Ring Energy, Inc. reported a significant decline in financial performance for the first quarter of 2026, with total revenues of $73.7 million, down 7% from $79.1 million in the same period of 2025. The company experienced a net loss of $220.6 million, compared to a profit of $9.1 million in the prior year. This loss was primarily attributed to a $162.1 million ceiling test impairment and $82.2 million in losses on derivative contracts, reflecting the volatility in commodity prices. The average realized price for oil decreased slightly to $68.97 per barrel, while natural gas prices turned negative due to high processing fees, resulting in a net price of $(2.54) per Mcf.
Operationally, Ring Energy's production increased by 5% year-over-year to 1.74 million barrels of oil equivalent (Boe), driven by contributions from the Lime Rock acquisition and new drilling activities. The company drilled and completed five horizontal wells in the Northwest Shelf and one vertical well in the Central Basin Platform during the quarter. Despite the increase in production, the company faced challenges with rising costs and a competitive market environment, particularly for natural gas, which has been under pressure due to regional takeaway constraints.

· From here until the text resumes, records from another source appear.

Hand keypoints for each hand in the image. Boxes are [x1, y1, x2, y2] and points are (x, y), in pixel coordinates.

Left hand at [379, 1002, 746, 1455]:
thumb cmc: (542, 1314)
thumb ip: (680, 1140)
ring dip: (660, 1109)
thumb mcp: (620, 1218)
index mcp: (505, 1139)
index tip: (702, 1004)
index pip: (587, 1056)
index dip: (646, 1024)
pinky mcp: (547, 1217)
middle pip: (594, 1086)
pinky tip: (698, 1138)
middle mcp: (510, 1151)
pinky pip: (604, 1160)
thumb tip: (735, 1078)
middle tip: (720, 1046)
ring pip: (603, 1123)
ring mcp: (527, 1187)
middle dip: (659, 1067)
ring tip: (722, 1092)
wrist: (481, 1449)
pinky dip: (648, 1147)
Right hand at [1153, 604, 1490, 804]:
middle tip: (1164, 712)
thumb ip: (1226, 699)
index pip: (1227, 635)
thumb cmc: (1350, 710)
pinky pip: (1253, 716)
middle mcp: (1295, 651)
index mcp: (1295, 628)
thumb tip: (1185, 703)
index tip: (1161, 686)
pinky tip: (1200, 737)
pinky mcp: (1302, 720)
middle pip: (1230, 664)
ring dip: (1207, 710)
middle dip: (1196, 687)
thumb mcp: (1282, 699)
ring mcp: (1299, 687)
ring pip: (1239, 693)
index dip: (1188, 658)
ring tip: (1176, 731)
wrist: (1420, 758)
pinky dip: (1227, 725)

In terms of strategic developments, Ring Energy completed the sale of non-operated interests in Yoakum County, Texas, for $4.5 million and acquired additional working interests in existing horizontal wells for approximately $2 million. The company continues to focus on reducing long-term debt while pursuing disciplined development of its oil and gas properties. As of March 31, 2026, Ring had $426 million outstanding on its revolving credit facility, with a borrowing base of $585 million, and was in compliance with all covenants.
The company’s operational metrics showed a decrease in lease operating expenses to $18.1 million, down from $19.7 million, reflecting improved cost management despite increased production. General and administrative expenses also decreased to $7.4 million from $8.6 million, indicating ongoing efforts to control costs. Looking ahead, Ring Energy aims to maximize cash flow through prudent capital allocation and is actively evaluating acquisition opportunities to enhance its asset portfolio and financial position. The company remains cautious about the impact of commodity price volatility and inflation on its operations and financial results.
About RING ENERGY, INC.
Ring Energy, Inc. is an independent oil and natural gas exploration and production company focused on the Permian Basin in Texas. It develops, acquires, and produces primarily oil-weighted reserves, leveraging horizontal and vertical drilling. The company emphasizes operational efficiency, cost discipline, and strategic acquisitions to generate sustainable cash flow and shareholder returns within a highly regulated environment.